→ **ABOUT THIS EXERCISE**
Nothing but the lines from the one that contains "小米: 850 -> 689" to the end of the records should be printed, both ends included, exactly as given.

------ EXERCISE INPUTS ------

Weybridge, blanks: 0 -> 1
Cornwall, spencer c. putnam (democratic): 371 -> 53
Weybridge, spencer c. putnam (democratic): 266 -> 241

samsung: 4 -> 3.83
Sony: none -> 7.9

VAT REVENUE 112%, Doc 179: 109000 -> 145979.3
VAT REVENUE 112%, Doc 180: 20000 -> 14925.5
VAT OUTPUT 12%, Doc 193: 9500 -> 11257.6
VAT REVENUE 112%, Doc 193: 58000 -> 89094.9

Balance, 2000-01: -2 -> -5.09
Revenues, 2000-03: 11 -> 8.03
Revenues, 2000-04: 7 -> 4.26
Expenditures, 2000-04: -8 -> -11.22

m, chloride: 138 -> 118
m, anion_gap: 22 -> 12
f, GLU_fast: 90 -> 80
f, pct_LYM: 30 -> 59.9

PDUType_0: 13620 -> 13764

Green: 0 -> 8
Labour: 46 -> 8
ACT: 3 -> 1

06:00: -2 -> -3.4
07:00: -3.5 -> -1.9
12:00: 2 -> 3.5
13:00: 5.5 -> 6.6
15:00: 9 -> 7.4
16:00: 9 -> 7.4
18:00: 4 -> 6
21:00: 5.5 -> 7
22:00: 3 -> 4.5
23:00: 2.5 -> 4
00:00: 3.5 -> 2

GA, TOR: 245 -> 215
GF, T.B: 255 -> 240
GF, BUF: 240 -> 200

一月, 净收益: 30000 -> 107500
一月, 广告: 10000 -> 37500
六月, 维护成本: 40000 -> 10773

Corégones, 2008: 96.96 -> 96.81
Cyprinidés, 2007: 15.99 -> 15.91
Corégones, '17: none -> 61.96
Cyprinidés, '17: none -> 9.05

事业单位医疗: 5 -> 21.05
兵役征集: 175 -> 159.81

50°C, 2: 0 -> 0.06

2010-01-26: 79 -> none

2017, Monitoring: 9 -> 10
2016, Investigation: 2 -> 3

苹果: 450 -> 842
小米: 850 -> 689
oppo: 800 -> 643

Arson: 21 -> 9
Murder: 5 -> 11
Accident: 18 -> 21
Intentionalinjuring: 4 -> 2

------

→ **SOLUTION**
小米: 850 -> 689
oppo: 800 -> 643

Arson: 21 -> 9
Murder: 5 -> 11
Accident: 18 -> 21
Intentionalinjuring: 4 -> 2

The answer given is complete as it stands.